Secara sosiologis kedudukan demikian
itu memberi hak-hak istimewa dan
peranan tertentu kepada fuqaha pada lapisan sosial tertentu, yang pada gilirannya akan
mempengarahi cara pandang
dan cara piker fuqaha itu
sendiri. Ketika seorang
faqih dari suatu
masa menuliskan tintanya menjadi
kitab fiqh, maka sebenarnya itu tidak terlepas dari
cara pandang dan
cara pikirnya yang sebagian
atau seluruhuya diwarnai
oleh kedudukan sosialnya tadi.
Salahkah
kitab-kitab fiqh, fatwa-fatwa ulama, keputusan-keputusan pengadilan agama,
dan peraturan perundangan di negeri-negeri
Muslim menjadi aturan hidup umat manusia.
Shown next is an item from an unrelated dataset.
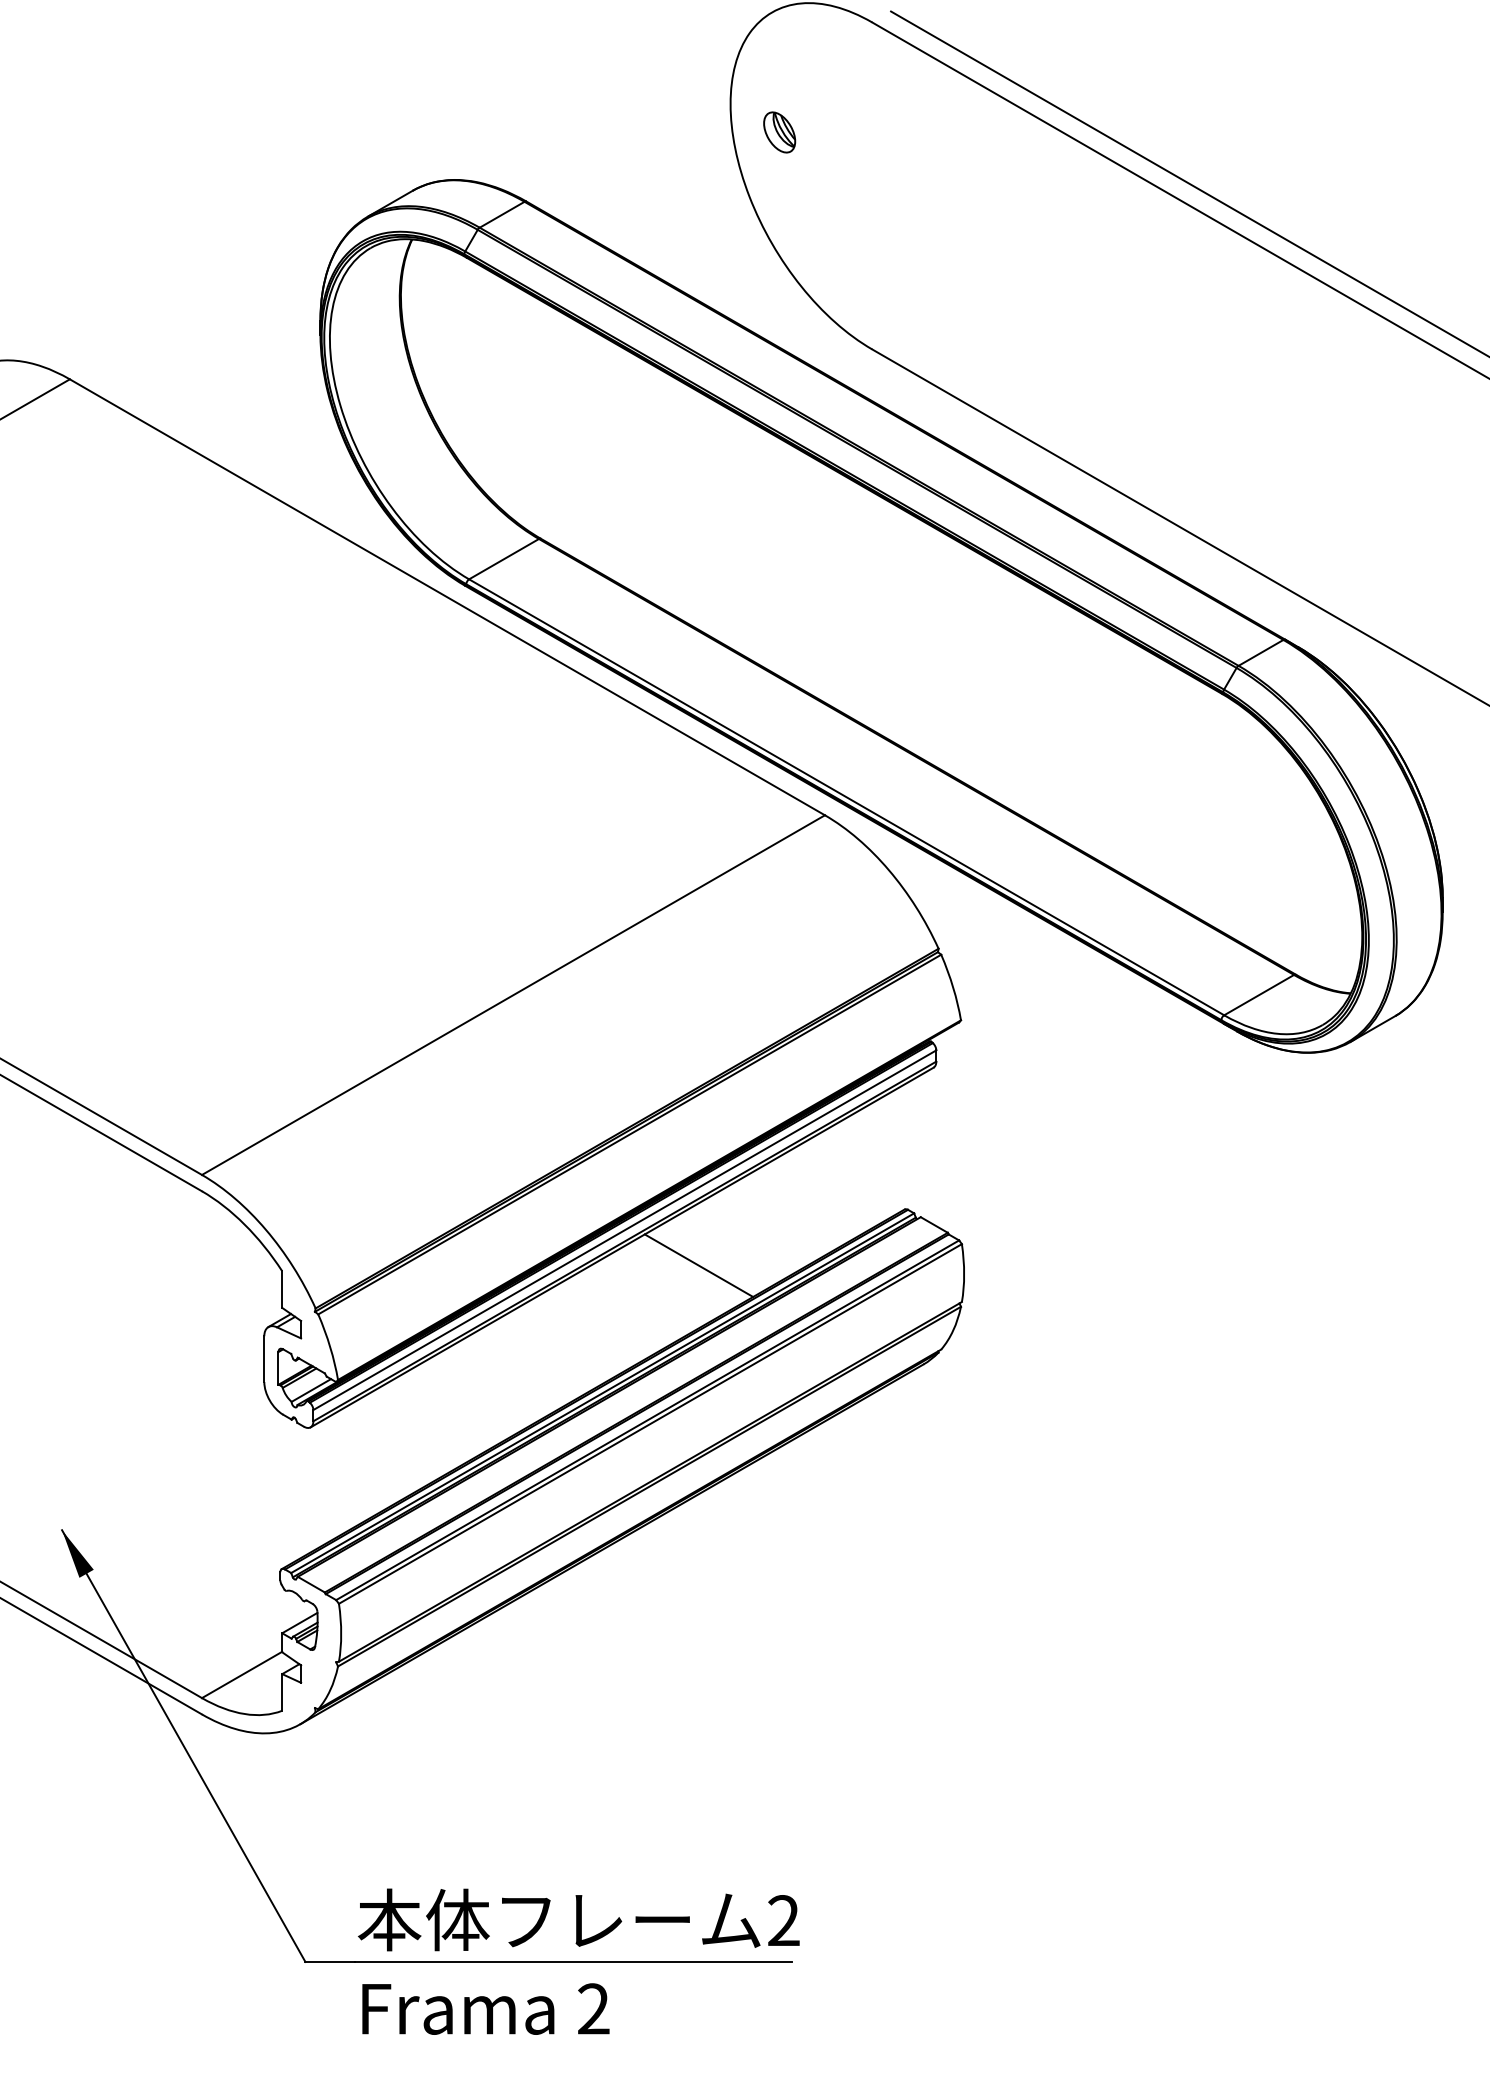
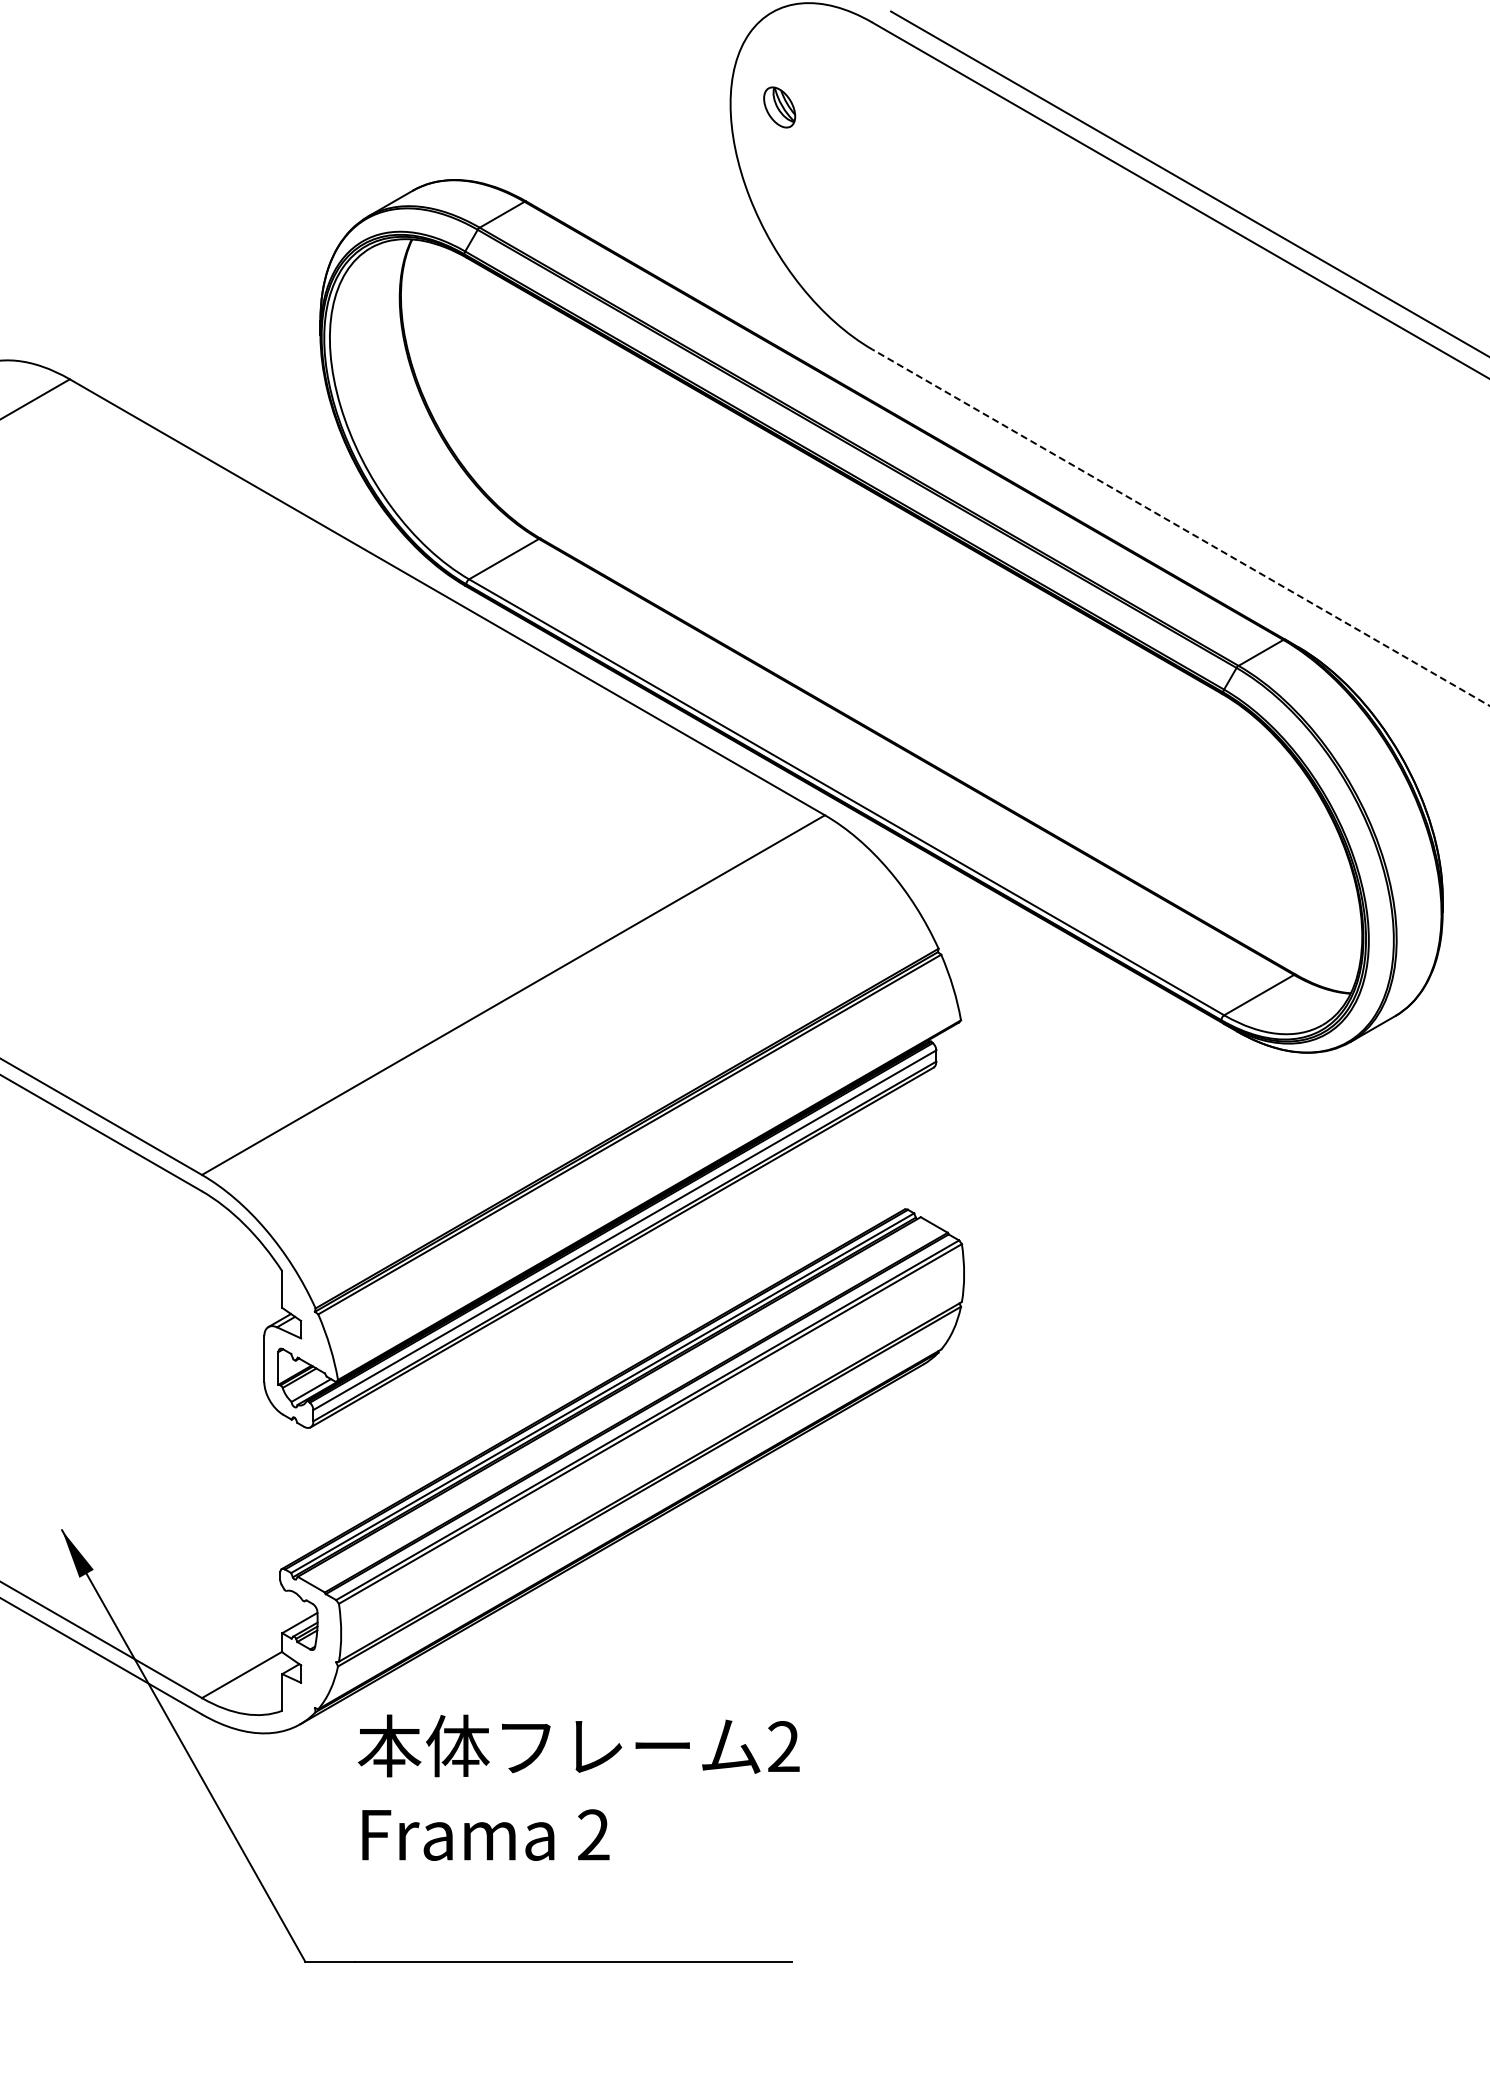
part at (779, 132) position: (779, 132) -> (779, 107)
line at (1180, 527): solid -> dashed
line at (698, 1265): present -> none
text at (578, 1961) position: (578, 1961) -> (578, 1787)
Menurut hemat penulis hal tersebut
bukan sebuah criminal selama hal tersebut tidak merugikan kepentingan umat. Dan
apabila hal tersebut sudah bertolak belakang dengan ajaran islam (merugikan)
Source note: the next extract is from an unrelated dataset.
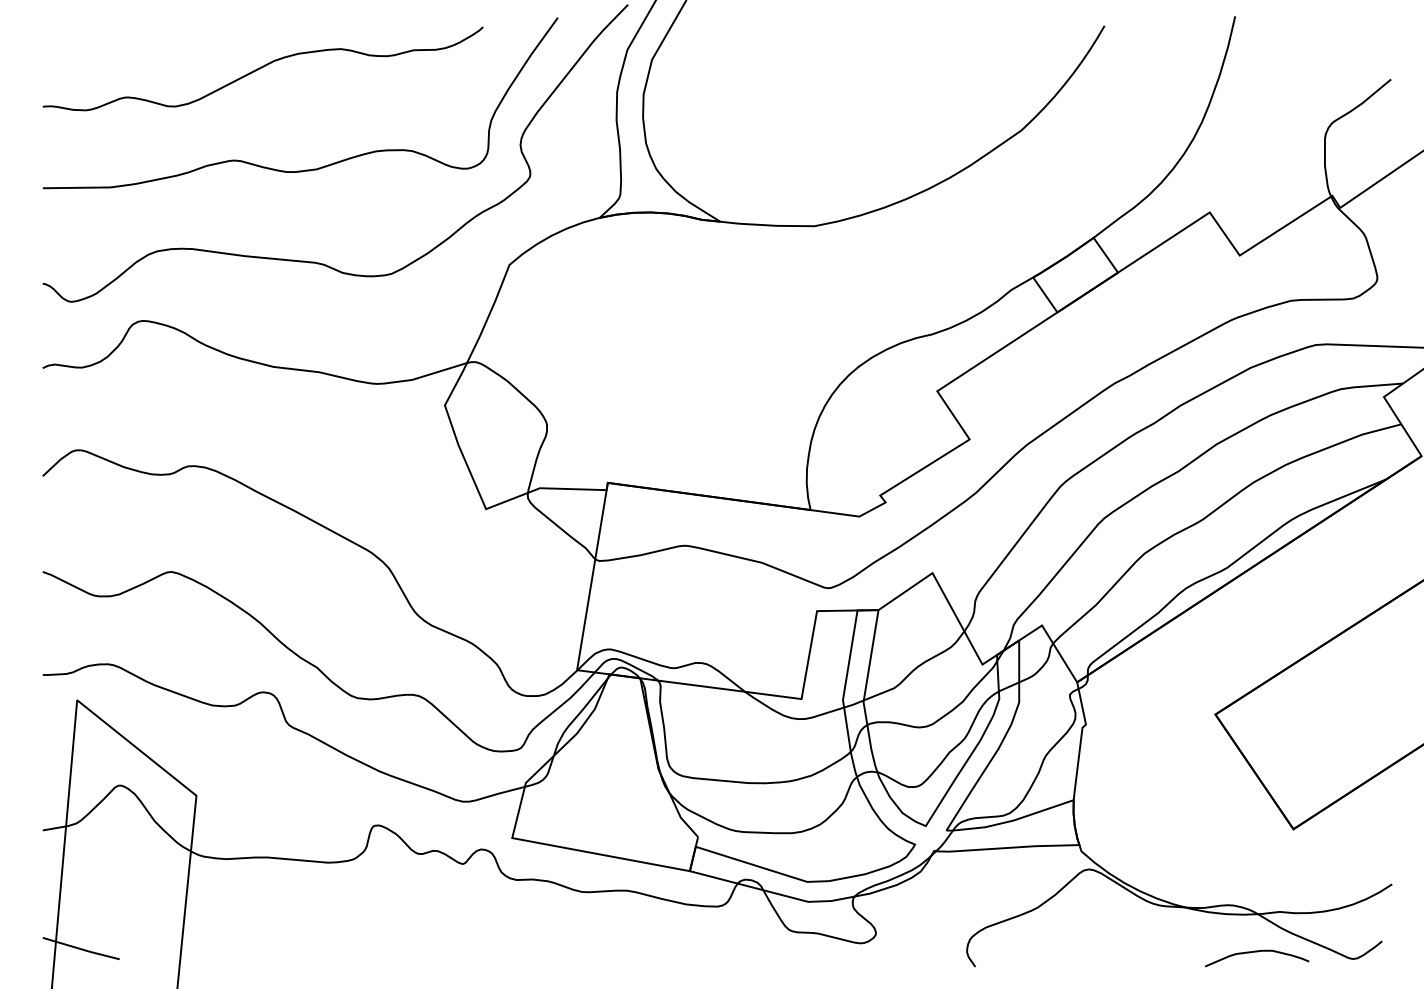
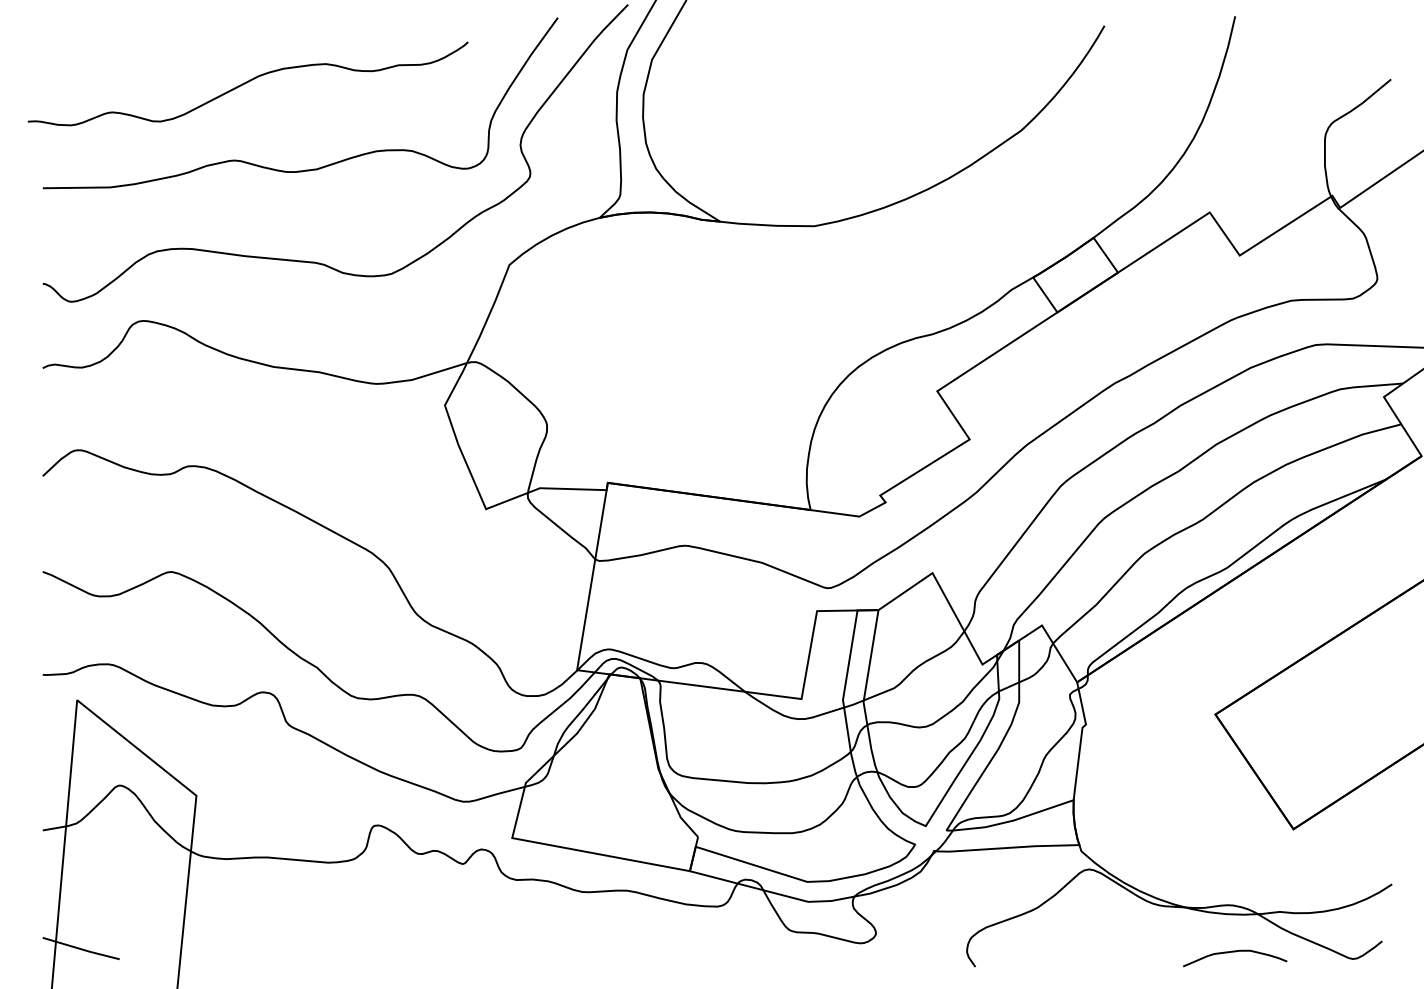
curve at (262, 67) position: (262, 67) -> (247, 82)
curve at (1257, 952) position: (1257, 952) -> (1235, 952)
maka hal tersebut harus mendapat perhatian umat. Maka inilah otoritas yang
diberikan oleh Allah dan rasul kepada umat manusia untuk menentukan
kemaslahatannya. Dalam hal ini ijma’ merupakan solusi yang dapat ditempuh dalam
memiliki hak otoritas dalam permasalahan fiqh.
D.
Metode
Pengkajian Fiqh
Terdapat sejumlah
pasangan pilihan yang dapat mempengaruhi pandangan seseorang
tentang fiqh, empat
diantaranya akan disebutkan dan
diuraikan di sini. Keempat pasangan pilihan tersebut ialah
sebagai berikut:
1. Pilihan
Wahyu dan Akal
Dalam sejarah
pertumbuhan hukum Islam
kita mengetahui, terdapat dua
aliran besar di kalangan para
pendiri madzhab, dalam hal porsi penggunaan akal, dalam mencoba
memahami dan menjabarkan ajaran
Islam tentang hukum.
Kelompok pertama adalah mereka
yang mengutamakan penggunaan
hadits dalam memahami ayat-ayat
Qur'an dan kelompok kedua, adalah
mereka yang mengutamakan penggunaan akal. Kelompok pertama
kemudian dikenal dengan ahl
al-hadith dan kelompok kedua disebut ahli al-ra'yi. Kelompok pertama
terutama berkembang di Madinah, dan dipelopori
Imam Malik bin Anas dan kelompok
kedua berkembang di Kufah dan Baghdad, dipelopori Imam Abu Hanifah.
Kedua aliran ini telah
menghasilkan kitab-kitab fiqh
yang berbeda. Kitab-kitab fiqh hasil kelompok pertama lebih member tempat
kepada hadits-hadits meskipun lemah, sedangkan kelompok kedua menghasilkan
kitab-kitab fiqh yang bersifat
rasional. Imam Syafi'i sebenarnya telah
berusaha menjembatani kedua kelompok itu,
tapi tidak sepenuhnya berhasil,
karena beliau sendiri pada akhirnya lebih memihak pada kelompok pertama.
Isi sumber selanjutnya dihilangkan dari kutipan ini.